When laying out approach roads to goods or passenger stations, whether intermediate or terminal, due importance should be given to the advantage of making them wide, easy in gradient, and fairly straight. A narrow, crooked access to a busy goods yard is a great impediment to the expeditious working of a heavy traffic; and road waggons conveying long pieces of timber or ironwork along such a route, would be very apt to block the roadway and delay the passage of other vehicles. A steep gradient will prevent the carriers taking full loads, and will add to the cost and time of delivery.
An approach road to a large passenger station should be laid out with a long frontage to a wide footpath to enable the numerous intending passengers to alight conveniently from the conveyances which bring them to the station. A portion of the footpath and carriage-way in front of the entrance to the booking-hall should be covered over with a light roof to provide shelter during inclement weather. The footpath should be on the same level as the vestibule or booking-hall, so that the public may pass at once to the ticket-office and their luggage be wheeled on hand-barrows direct to the platform or luggage-room. Every effort should be made to avoid introducing steps from the footpath to the booking-hall, as they check the proper ingress of the passengers, and are very severe on elderly persons and invalids, besides necessitating the dilatory method of carrying each piece of the
passengers’ luggage by hand. Experience has shown the inconvenience of steps to be so great that in many cases a large expenditure has afterwards been incurred to do away with them, and bring the setting-down footpath to the same level as the booking-hall. For a large station the booking-hall should be spacious and well provided with separate ticket windows for the different classes of passengers and districts of the line; and the access or communication with the platform should be ample and free from obstruction. Small doors and narrow passage-ways check the movements of the passengers and create confusion and delay.

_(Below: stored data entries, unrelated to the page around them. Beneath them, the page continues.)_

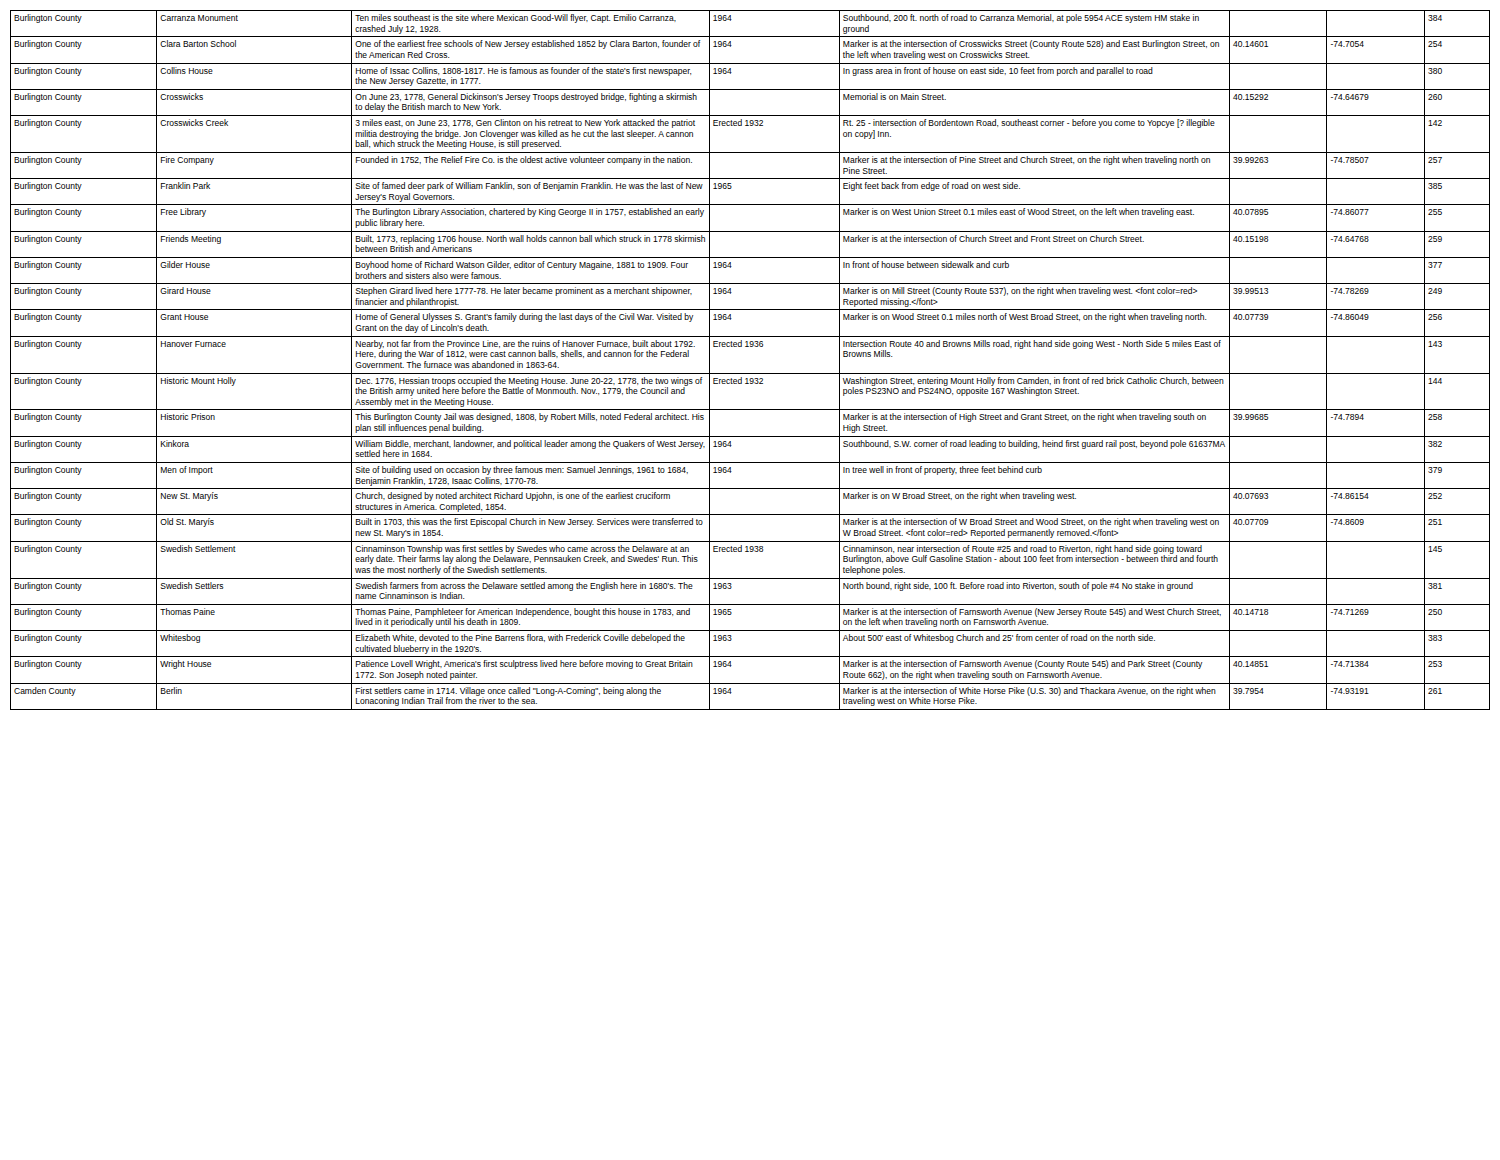| Burlington County | Carranza Monument | Ten miles southeast is the site where Mexican Good-Will flyer, Capt. Emilio Carranza, crashed July 12, 1928. | 1964 | Southbound, 200 ft. north of road to Carranza Memorial, at pole 5954 ACE system HM stake in ground | | | 384 |
| Burlington County | Clara Barton School | One of the earliest free schools of New Jersey established 1852 by Clara Barton, founder of the American Red Cross. | 1964 | Marker is at the intersection of Crosswicks Street (County Route 528) and East Burlington Street, on the left when traveling west on Crosswicks Street. | 40.14601 | -74.7054 | 254 |
| Burlington County | Collins House | Home of Issac Collins, 1808-1817. He is famous as founder of the state's first newspaper, the New Jersey Gazette, in 1777. | 1964 | In grass area in front of house on east side, 10 feet from porch and parallel to road | | | 380 |
| Burlington County | Crosswicks | On June 23, 1778, General Dickinson's Jersey Troops destroyed bridge, fighting a skirmish to delay the British march to New York. | | Memorial is on Main Street. | 40.15292 | -74.64679 | 260 |
| Burlington County | Crosswicks Creek | 3 miles east, on June 23, 1778, Gen Clinton on his retreat to New York attacked the patriot militia destroying the bridge. Jon Clovenger was killed as he cut the last sleeper. A cannon ball, which struck the Meeting House, is still preserved. | Erected 1932 | Rt. 25 - intersection of Bordentown Road, southeast corner - before you come to Yopcye [? illegible on copy] Inn. | | | 142 |
| Burlington County | Fire Company | Founded in 1752, The Relief Fire Co. is the oldest active volunteer company in the nation. | | Marker is at the intersection of Pine Street and Church Street, on the right when traveling north on Pine Street. | 39.99263 | -74.78507 | 257 |
| Burlington County | Franklin Park | Site of famed deer park of William Fanklin, son of Benjamin Franklin. He was the last of New Jersey's Royal Governors. | 1965 | Eight feet back from edge of road on west side. | | | 385 |
| Burlington County | Free Library | The Burlington Library Association, chartered by King George II in 1757, established an early public library here. | | Marker is on West Union Street 0.1 miles east of Wood Street, on the left when traveling east. | 40.07895 | -74.86077 | 255 |
| Burlington County | Friends Meeting | Built, 1773, replacing 1706 house. North wall holds cannon ball which struck in 1778 skirmish between British and Americans | | Marker is at the intersection of Church Street and Front Street on Church Street. | 40.15198 | -74.64768 | 259 |
| Burlington County | Gilder House | Boyhood home of Richard Watson Gilder, editor of Century Magaine, 1881 to 1909. Four brothers and sisters also were famous. | 1964 | In front of house between sidewalk and curb | | | 377 |
| Burlington County | Girard House | Stephen Girard lived here 1777-78. He later became prominent as a merchant shipowner, financier and philanthropist. | 1964 | Marker is on Mill Street (County Route 537), on the right when traveling west. <font color=red> Reported missing.</font> | 39.99513 | -74.78269 | 249 |
| Burlington County | Grant House | Home of General Ulysses S. Grant's family during the last days of the Civil War. Visited by Grant on the day of Lincoln's death. | 1964 | Marker is on Wood Street 0.1 miles north of West Broad Street, on the right when traveling north. | 40.07739 | -74.86049 | 256 |
| Burlington County | Hanover Furnace | Nearby, not far from the Province Line, are the ruins of Hanover Furnace, built about 1792. Here, during the War of 1812, were cast cannon balls, shells, and cannon for the Federal Government. The furnace was abandoned in 1863-64. | Erected 1936 | Intersection Route 40 and Browns Mills road, right hand side going West - North Side 5 miles East of Browns Mills. | | | 143 |
| Burlington County | Historic Mount Holly | Dec. 1776, Hessian troops occupied the Meeting House. June 20-22, 1778, the two wings of the British army united here before the Battle of Monmouth. Nov., 1779, the Council and Assembly met in the Meeting House. | Erected 1932 | Washington Street, entering Mount Holly from Camden, in front of red brick Catholic Church, between poles PS23NO and PS24NO, opposite 167 Washington Street. | | | 144 |
| Burlington County | Historic Prison | This Burlington County Jail was designed, 1808, by Robert Mills, noted Federal architect. His plan still influences penal building. | | Marker is at the intersection of High Street and Grant Street, on the right when traveling south on High Street. | 39.99685 | -74.7894 | 258 |
| Burlington County | Kinkora | William Biddle, merchant, landowner, and political leader among the Quakers of West Jersey, settled here in 1684. | 1964 | Southbound, S.W. corner of road leading to building, heind first guard rail post, beyond pole 61637MA | | | 382 |
| Burlington County | Men of Import | Site of building used on occasion by three famous men: Samuel Jennings, 1961 to 1684, Benjamin Franklin, 1728, Isaac Collins, 1770-78. | 1964 | In tree well in front of property, three feet behind curb | | | 379 |
| Burlington County | New St. Maryís | Church, designed by noted architect Richard Upjohn, is one of the earliest cruciform structures in America. Completed, 1854. | | Marker is on W Broad Street, on the right when traveling west. | 40.07693 | -74.86154 | 252 |
| Burlington County | Old St. Maryís | Built in 1703, this was the first Episcopal Church in New Jersey. Services were transferred to new St. Mary's in 1854. | | Marker is at the intersection of W Broad Street and Wood Street, on the right when traveling west on W Broad Street. <font color=red> Reported permanently removed.</font> | 40.07709 | -74.8609 | 251 |
| Burlington County | Swedish Settlement | Cinnaminson Township was first settles by Swedes who came across the Delaware at an early date. Their farms lay along the Delaware, Pennsauken Creek, and Swedes' Run. This was the most northerly of the Swedish settlements. | Erected 1938 | Cinnaminson, near intersection of Route #25 and road to Riverton, right hand side going toward Burlington, above Gulf Gasoline Station - about 100 feet from intersection - between third and fourth telephone poles. | | | 145 |
| Burlington County | Swedish Settlers | Swedish farmers from across the Delaware settled among the English here in 1680's. The name Cinnaminson is Indian. | 1963 | North bound, right side, 100 ft. Before road into Riverton, south of pole #4 No stake in ground | | | 381 |
| Burlington County | Thomas Paine | Thomas Paine, Pamphleteer for American Independence, bought this house in 1783, and lived in it periodically until his death in 1809. | 1965 | Marker is at the intersection of Farnsworth Avenue (New Jersey Route 545) and West Church Street, on the left when traveling north on Farnsworth Avenue. | 40.14718 | -74.71269 | 250 |
| Burlington County | Whitesbog | Elizabeth White, devoted to the Pine Barrens flora, with Frederick Coville debeloped the cultivated blueberry in the 1920's. | 1963 | About 500' east of Whitesbog Church and 25' from center of road on the north side. | | | 383 |
| Burlington County | Wright House | Patience Lovell Wright, America's first sculptress lived here before moving to Great Britain 1772. Son Joseph noted painter. | 1964 | Marker is at the intersection of Farnsworth Avenue (County Route 545) and Park Street (County Route 662), on the right when traveling south on Farnsworth Avenue. | 40.14851 | -74.71384 | 253 |
| Camden County | Berlin | First settlers came in 1714. Village once called "Long-A-Coming", being along the Lonaconing Indian Trail from the river to the sea. | 1964 | Marker is at the intersection of White Horse Pike (U.S. 30) and Thackara Avenue, on the right when traveling west on White Horse Pike. | 39.7954 | -74.93191 | 261 |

Waiting-rooms for the different classes of passengers, inquiry-offices, luggage-rooms, lavatories, etc., will have to be provided according to the amount of traffic to be accommodated. In large stations it may be necessary to have two or more groups of such rooms to suit the different sets of platforms.

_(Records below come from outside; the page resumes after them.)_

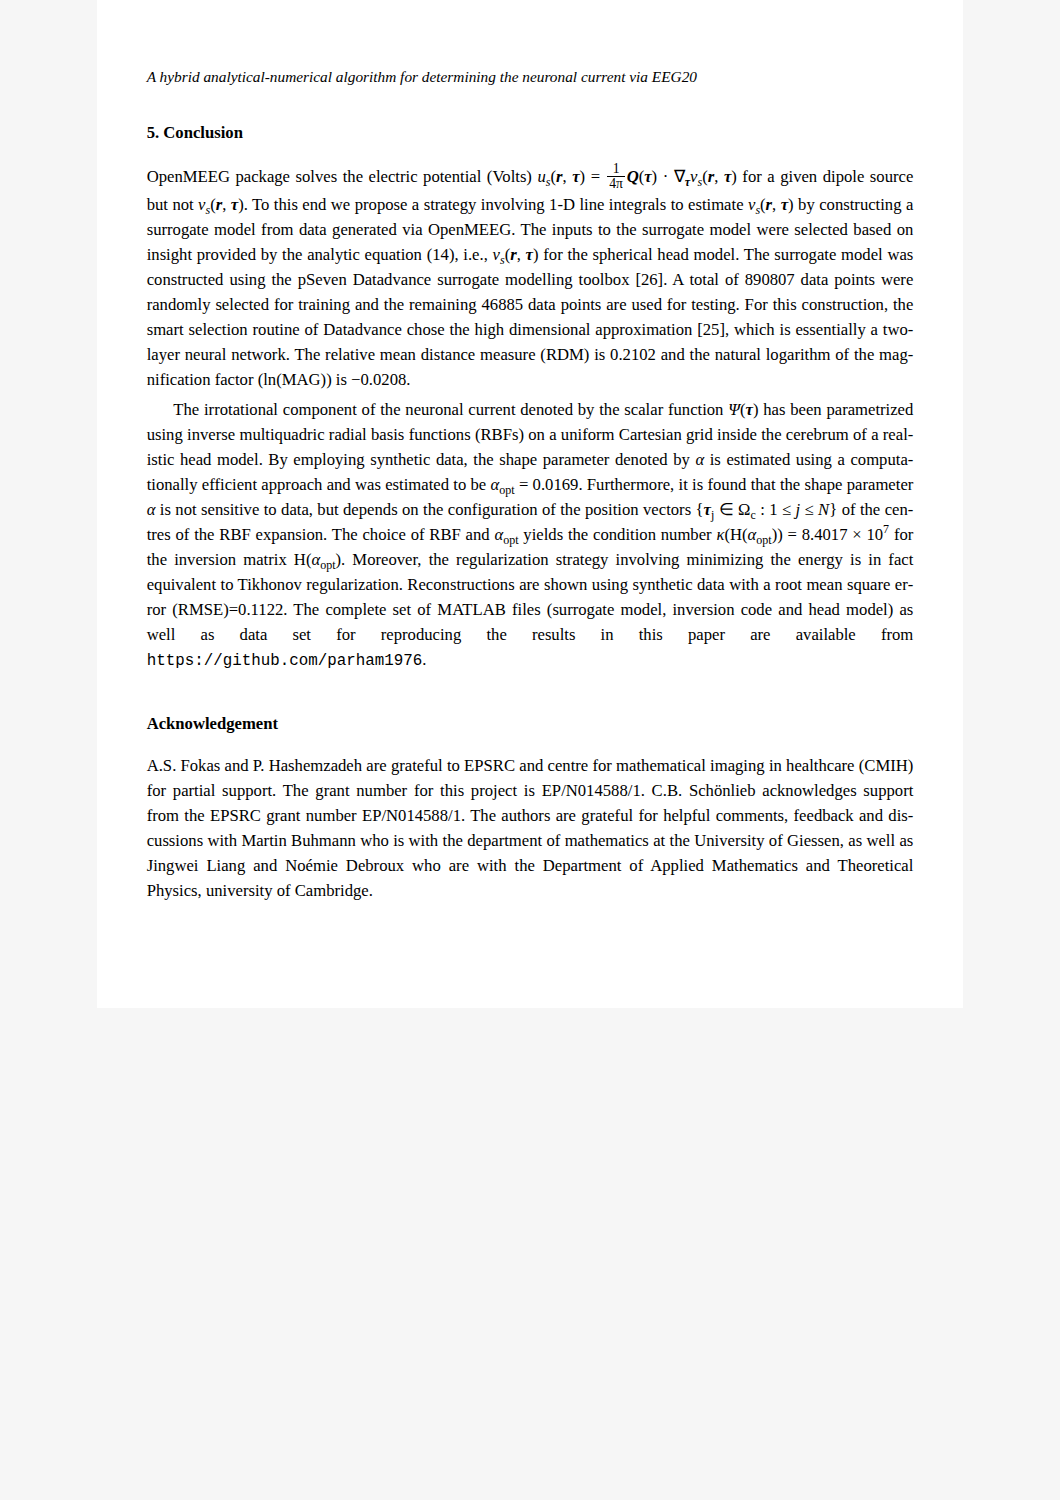A hybrid analytical-numerical algorithm for determining the neuronal current via EEG20
5. Conclusion
OpenMEEG package solves the electric potential (Volts) us(r, τ) = 14π Q(τ) · ∇τvs(r, τ) for a given dipole source but not vs(r, τ). To this end we propose a strategy involving 1-D line integrals to estimate vs(r, τ) by constructing a surrogate model from data generated via OpenMEEG. The inputs to the surrogate model were selected based on insight provided by the analytic equation (14), i.e., vs(r, τ) for the spherical head model. The surrogate model was constructed using the pSeven Datadvance surrogate modelling toolbox [26]. A total of 890807 data points were randomly selected for training and the remaining 46885 data points are used for testing. For this construction, the smart selection routine of Datadvance chose the high dimensional approximation [25], which is essentially a two-layer neural network. The relative mean distance measure (RDM) is 0.2102 and the natural logarithm of the magnification factor (ln(MAG)) is −0.0208.
The irrotational component of the neuronal current denoted by the scalar function Ψ(τ) has been parametrized using inverse multiquadric radial basis functions (RBFs) on a uniform Cartesian grid inside the cerebrum of a realistic head model. By employing synthetic data, the shape parameter denoted by α is estimated using a computationally efficient approach and was estimated to be αopt = 0.0169. Furthermore, it is found that the shape parameter α is not sensitive to data, but depends on the configuration of the position vectors {τj ∈ Ωc : 1 ≤ j ≤ N} of the centres of the RBF expansion. The choice of RBF and αopt yields the condition number κ(H(αopt)) = 8.4017 × 107 for the inversion matrix H(αopt). Moreover, the regularization strategy involving minimizing the energy is in fact equivalent to Tikhonov regularization. Reconstructions are shown using synthetic data with a root mean square error (RMSE)=0.1122. The complete set of MATLAB files (surrogate model, inversion code and head model) as well as data set for reproducing the results in this paper are available from https://github.com/parham1976.
Acknowledgement
A.S. Fokas and P. Hashemzadeh are grateful to EPSRC and centre for mathematical imaging in healthcare (CMIH) for partial support. The grant number for this project is EP/N014588/1. C.B. Schönlieb acknowledges support from the EPSRC grant number EP/N014588/1. The authors are grateful for helpful comments, feedback and discussions with Martin Buhmann who is with the department of mathematics at the University of Giessen, as well as Jingwei Liang and Noémie Debroux who are with the Department of Applied Mathematics and Theoretical Physics, university of Cambridge.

At the most important terminal stations of our home railways it is usual to lay down the main-line arrival platforms with a cab or carriage rank alongside, so that the passengers alighting from the railway carriages have merely to walk across the platforms, and step into the cabs or vehicles waiting to take them and their luggage away from the station. This arrangement is not only a great convenience to the passengers, but expedites the clearing of the platform and the making way for another incoming train. It would not, however, be of any service on continental lines, or other foreign railways, where all arriving luggage must first be taken to the general luggage room, to be examined by the local customs, or octroi officers, before being allowed to pass out of the station.